**Task:** Rewrite the entries starting at the line that contains "What is the change" and ending at the last of the entries, changing "slice" to "wedge" and keeping everything else the same. Leave the pictures out of your answer.
*** Opening Records for this task ***
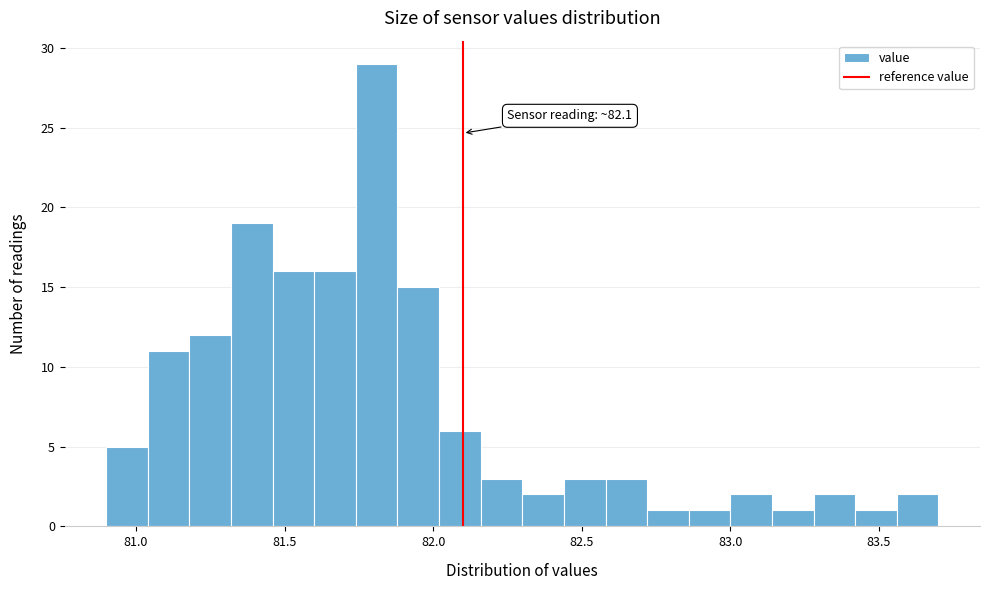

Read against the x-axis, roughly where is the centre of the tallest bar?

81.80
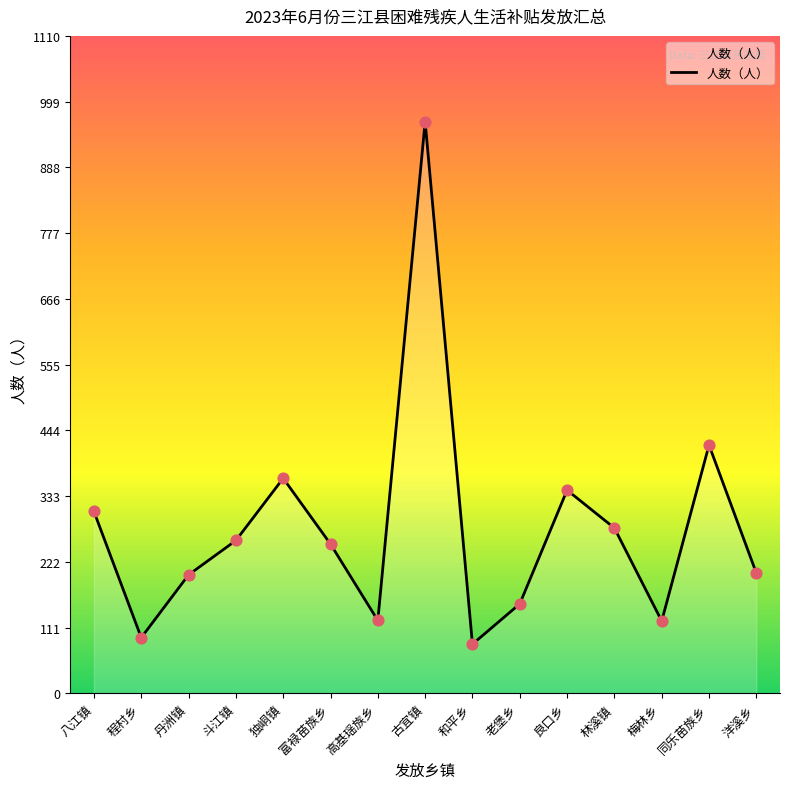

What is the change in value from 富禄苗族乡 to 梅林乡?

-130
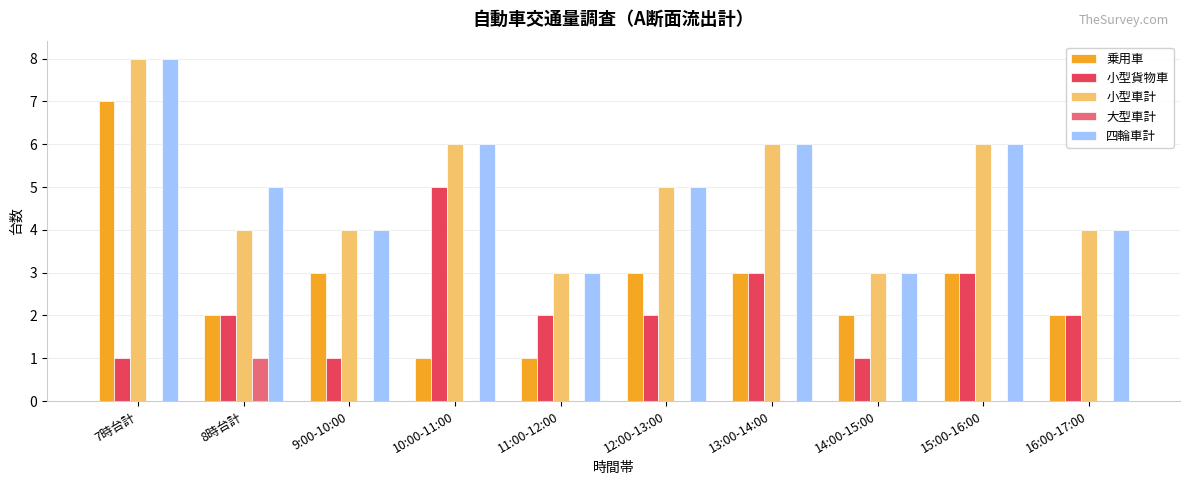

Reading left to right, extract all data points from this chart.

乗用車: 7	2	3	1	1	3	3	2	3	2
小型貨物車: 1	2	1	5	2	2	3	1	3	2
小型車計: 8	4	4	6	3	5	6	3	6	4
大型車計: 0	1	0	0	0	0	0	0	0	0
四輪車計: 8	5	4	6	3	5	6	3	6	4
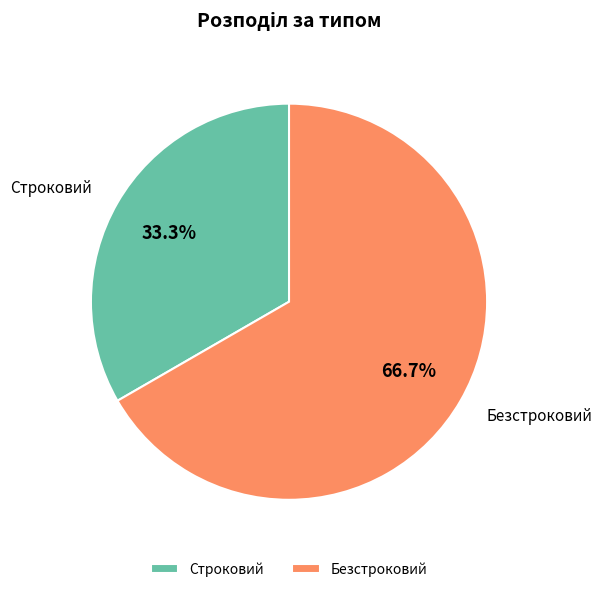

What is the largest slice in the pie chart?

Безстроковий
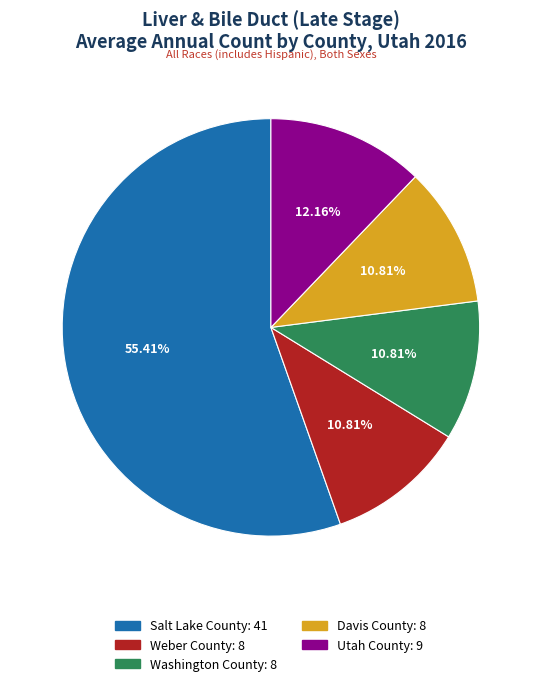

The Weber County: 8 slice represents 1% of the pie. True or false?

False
*** Closing Records for this task ***
**Exercise output:**
What is the change in value from 富禄苗族乡 to 梅林乡?

-130

Reading left to right, extract all data points from this chart.

乗用車: 7	2	3	1	1	3	3	2	3	2
小型貨物車: 1	2	1	5	2	2	3	1	3	2
小型車計: 8	4	4	6	3	5	6	3	6	4
大型車計: 0	1	0	0	0	0	0	0	0	0
四輪車計: 8	5	4	6	3	5	6	3	6	4

What is the largest wedge in the pie chart?

Безстроковий

The Weber County: 8 wedge represents 1% of the pie. True or false?

False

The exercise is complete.